Agora que sei de cor onde te reencontrar, te perdi.

Dizer de cor vem de dizer de coração.

O desconhecido, temi

A hora era chegada. Algo me impelia pra frente, uma força vital e orgânica vinha de dentro. Embora acostumada com o ambiente, úmido e acolhedor, sabia que não poderia mais continuar ali. Caso contrário, acomodada já à situação na qual me encontrava, morreria. Uma vontade e, sobretudo, uma necessidade de seguir impulsionava para uma nova fase. Despedia-me de minha morada confortável e abandonava uma segurança que nunca mais teria. Ia à busca do desconhecido.

Rompia, dessa forma, mais que uma barreira física. Conforme a transpassava, um turbilhão de emoções e de sensações me encontrava desprevinida.
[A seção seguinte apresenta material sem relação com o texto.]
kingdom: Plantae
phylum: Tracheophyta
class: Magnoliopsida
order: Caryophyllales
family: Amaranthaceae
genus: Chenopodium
Aquela carne não era apenas meu abrigo dos últimos meses. Vez ou outra era possível ouvir uma voz que atravessava a parede e cantarolava em ecos uma canção de carinho e de amor. Ali era morada do come-e-dorme certo de todos os dias, um porto-seguro que não cobrava nada em troca de amparo.

A claridade se fazia cada vez mais forte. Ofuscava os olhos à medida que revelava o nunca antes visto. Não era mais a voz terna de outrora, mas sim lacônicos sussurros que envolviam a atmosfera. Uma segunda carne, diferente da que estava habituada, me puxou com veemência. Passei por camadas de pele, gordura e pêlo. Tudo pegajoso, mas de uma vibração pulsante. Embora a luz agora deslumbrasse os olhos, ainda assim temia.

Depois do meu primeiro choro, que viesse a vida.